_YOUR GOAL_
Filter the entries for the word "funzione". Copy each line in which it occurs.

_DATA SUPPLIED_
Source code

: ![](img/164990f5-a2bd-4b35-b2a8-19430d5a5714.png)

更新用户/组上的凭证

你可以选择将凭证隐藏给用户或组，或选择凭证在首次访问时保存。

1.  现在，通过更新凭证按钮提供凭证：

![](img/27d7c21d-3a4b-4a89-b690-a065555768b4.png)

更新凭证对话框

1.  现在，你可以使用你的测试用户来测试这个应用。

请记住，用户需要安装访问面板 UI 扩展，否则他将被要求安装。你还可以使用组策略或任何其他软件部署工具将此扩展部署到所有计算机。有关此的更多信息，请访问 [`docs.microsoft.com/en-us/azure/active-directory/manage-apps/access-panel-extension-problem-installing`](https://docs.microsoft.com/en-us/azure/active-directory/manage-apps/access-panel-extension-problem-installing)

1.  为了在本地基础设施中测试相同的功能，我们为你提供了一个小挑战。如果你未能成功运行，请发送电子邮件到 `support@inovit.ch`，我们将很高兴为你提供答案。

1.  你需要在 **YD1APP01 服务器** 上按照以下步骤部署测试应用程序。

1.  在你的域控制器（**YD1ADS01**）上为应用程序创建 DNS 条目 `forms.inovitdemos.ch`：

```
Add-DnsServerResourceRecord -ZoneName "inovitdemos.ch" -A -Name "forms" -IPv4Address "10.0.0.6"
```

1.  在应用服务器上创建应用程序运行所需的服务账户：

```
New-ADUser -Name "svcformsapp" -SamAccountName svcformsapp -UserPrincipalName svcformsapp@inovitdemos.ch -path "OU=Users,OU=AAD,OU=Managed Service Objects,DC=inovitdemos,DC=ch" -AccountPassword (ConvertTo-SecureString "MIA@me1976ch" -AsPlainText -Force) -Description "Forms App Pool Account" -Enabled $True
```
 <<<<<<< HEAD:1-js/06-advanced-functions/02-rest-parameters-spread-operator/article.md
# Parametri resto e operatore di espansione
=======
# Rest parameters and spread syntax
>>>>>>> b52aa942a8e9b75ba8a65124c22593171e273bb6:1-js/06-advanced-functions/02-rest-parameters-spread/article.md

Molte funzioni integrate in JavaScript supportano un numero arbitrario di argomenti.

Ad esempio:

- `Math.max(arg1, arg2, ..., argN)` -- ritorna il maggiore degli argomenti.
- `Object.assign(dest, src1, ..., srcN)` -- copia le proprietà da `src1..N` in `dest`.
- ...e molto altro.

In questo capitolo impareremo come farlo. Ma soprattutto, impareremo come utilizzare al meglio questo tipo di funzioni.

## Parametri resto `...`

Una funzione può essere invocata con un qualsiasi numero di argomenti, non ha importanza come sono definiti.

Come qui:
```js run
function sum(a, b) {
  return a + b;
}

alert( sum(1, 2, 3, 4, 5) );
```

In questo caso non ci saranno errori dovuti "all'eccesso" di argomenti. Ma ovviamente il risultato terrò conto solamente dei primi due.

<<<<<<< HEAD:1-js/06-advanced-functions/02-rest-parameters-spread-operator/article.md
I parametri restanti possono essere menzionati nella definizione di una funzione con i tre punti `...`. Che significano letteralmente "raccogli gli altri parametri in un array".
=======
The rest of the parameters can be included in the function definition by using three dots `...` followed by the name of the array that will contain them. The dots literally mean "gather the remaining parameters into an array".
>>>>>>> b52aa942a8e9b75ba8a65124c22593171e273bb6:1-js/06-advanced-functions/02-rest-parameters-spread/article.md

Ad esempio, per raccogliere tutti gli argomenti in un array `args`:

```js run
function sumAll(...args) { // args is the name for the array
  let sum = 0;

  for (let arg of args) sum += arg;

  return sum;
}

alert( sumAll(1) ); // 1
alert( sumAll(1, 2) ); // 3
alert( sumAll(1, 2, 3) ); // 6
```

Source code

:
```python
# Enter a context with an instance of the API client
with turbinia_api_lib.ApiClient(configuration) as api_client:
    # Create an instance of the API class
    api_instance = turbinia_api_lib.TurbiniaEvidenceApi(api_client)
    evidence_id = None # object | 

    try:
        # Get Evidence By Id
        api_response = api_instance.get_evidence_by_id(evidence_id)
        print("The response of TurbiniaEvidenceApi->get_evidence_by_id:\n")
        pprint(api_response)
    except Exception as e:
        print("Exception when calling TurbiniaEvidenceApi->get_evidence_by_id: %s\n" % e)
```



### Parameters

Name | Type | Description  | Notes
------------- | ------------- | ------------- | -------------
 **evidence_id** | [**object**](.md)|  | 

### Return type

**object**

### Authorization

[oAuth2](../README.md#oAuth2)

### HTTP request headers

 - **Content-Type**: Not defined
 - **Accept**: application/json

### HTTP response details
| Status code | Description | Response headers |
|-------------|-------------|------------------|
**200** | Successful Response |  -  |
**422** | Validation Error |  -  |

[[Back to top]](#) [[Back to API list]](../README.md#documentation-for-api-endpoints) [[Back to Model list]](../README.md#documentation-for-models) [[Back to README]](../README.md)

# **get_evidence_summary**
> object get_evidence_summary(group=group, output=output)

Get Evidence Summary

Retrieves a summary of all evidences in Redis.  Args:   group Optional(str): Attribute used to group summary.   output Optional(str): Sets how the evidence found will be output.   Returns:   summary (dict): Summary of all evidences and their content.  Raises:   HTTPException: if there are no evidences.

_RESPONSE AREA_
Una funzione può essere invocata con un qualsiasi numero di argomenti, non ha importanza come sono definiti.
I parametri restanti possono essere menzionati nella definizione di una funzione con i tre punti `...`. Che significano letteralmente "raccogli gli altri parametri in un array".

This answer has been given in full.